Por esta razón el Papa Benedicto XVI en su Encíclica Caritas in veritate afirma al inicio del tercer capítulo que: “La caridad en la verdad pone al hombre ante la sorprendente experiencia del don. La gratuidad está en su vida de muchas maneras, aunque frecuentemente pasa desapercibida debido a una visión de la existencia que antepone a todo la productividad y la utilidad. El ser humano está hecho para el don, el cual manifiesta y desarrolla su dimensión trascendente. A veces, el hombre moderno tiene la errónea convicción de ser el único autor de sí mismo, de su vida y de la sociedad. Es una presunción fruto de la cerrazón egoísta en sí mismo, que procede —por decirlo con una expresión creyente— del pecado de los orígenes” (32).

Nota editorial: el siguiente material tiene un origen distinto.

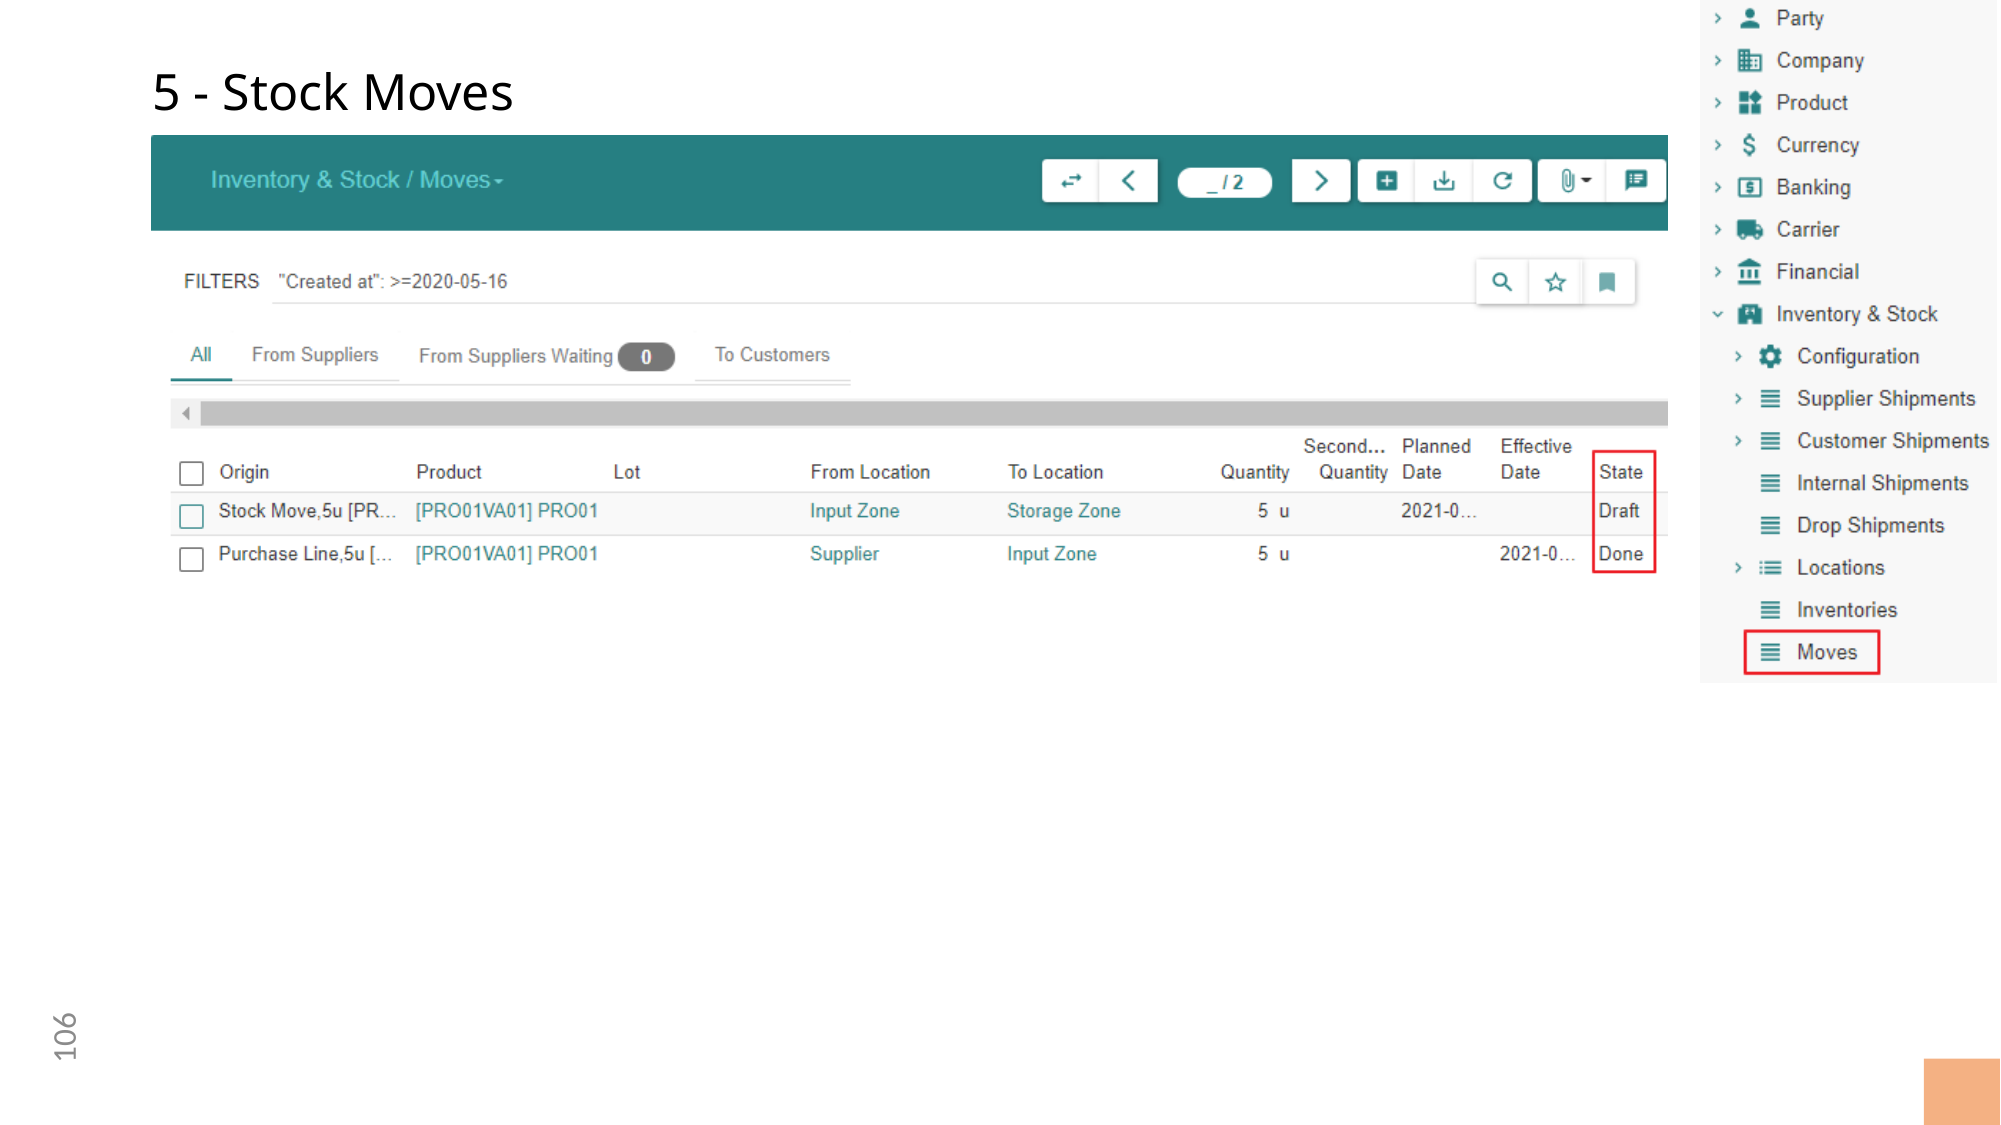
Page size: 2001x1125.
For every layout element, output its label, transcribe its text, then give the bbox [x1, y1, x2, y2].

Las limitantes de nuestra voluntad quedan evidentes cuando pretendiendo alcanzar un objetivo, no podemos lograrlo. La enseñanza tradicional de la Iglesia explica este hecho con la idea del pecado original, es decir, que los obstàculos a nuestra libertad tienen una raíz común a toda la humanidad desde el inicio de la humanidad: “La sabiduría de la Iglesia ha invitado siempre a no olvidar la realidad del pecado original, ni siquiera en la interpretación de los fenómenos sociales y en la construcción de la sociedad: «Ignorar que el hombre posee una naturaleza herida, inclinada al mal, da lugar a graves errores en el dominio de la educación, de la política, de la acción social y de las costumbres».(32)
Incluso en un campo de la vida social que parecería ser neutral como es la economía, también ahí repercuten las consecuencias del pecado original: “ Hace tiempo que la economía forma parte del conjunto de los ámbitos en que se manifiestan los efectos perniciosos del pecado. Nuestros días nos ofrecen una prueba evidente. Creerse autosuficiente y capaz de eliminar por sí mismo el mal de la historia ha inducido al hombre a confundir la felicidad y la salvación con formas inmanentes de bienestar material y de actuación social. Además, la exigencia de la economía de ser autónoma, de no estar sujeta a «injerencias» de carácter moral, ha llevado al hombre a abusar de los instrumentos económicos incluso de manera destructiva. Con el pasar del tiempo, estas posturas han desembocado en sistemas económicos, sociales y políticos que han tiranizado la libertad de la persona y de los organismos sociales y que, precisamente por eso, no han sido capaces de asegurar la justicia que prometían. Como he afirmado en la Encíclica Spe salvi, se elimina así de la historia la esperanza cristiana, que no obstante es un poderoso recurso social al servicio del desarrollo humano integral, en la libertad y en la justicia” (34).
El antídoto ante las derrrotas humanas provocadas por la actuación inmoral de las personas es la búsqueda de la esperanza como puerta de la felicidad humana: “ La esperanza sostiene a la razón y le da fuerza para orientar la voluntad. Está ya presente en la fe, que la suscita. La caridad en la verdad se nutre de ella y, al mismo tiempo, la manifiesta. Al ser un don absolutamente gratuito de Dios, irrumpe en nuestra vida como algo que no es debido, que trasciende toda ley de justicia. Por su naturaleza, el don supera el mérito, su norma es sobreabundar. Nos precede en nuestra propia alma como signo de la presencia de Dios en nosotros y de sus expectativas para con nosotros. La verdad que, como la caridad es don, nos supera, como enseña San Agustín. Incluso nuestra propia verdad, la de nuestra conciencia personal, ante todo, nos ha sido «dada». En efecto, en todo proceso cognitivo la verdad no es producida por nosotros, sino que se encuentra o, mejor aún, se recibe. Como el amor, «no nace del pensamiento o la voluntad, sino que en cierto sentido se impone al ser humano»” (34)
Haciendo el análisis profundo de este fragmento, nos damos cuenta de la urgente necesidad que tenemos de ponernos frente a la verdad para aclarar nuestras circunstancias y dudas. En la búsqueda de la felicidad que está la realización plena del ser humano.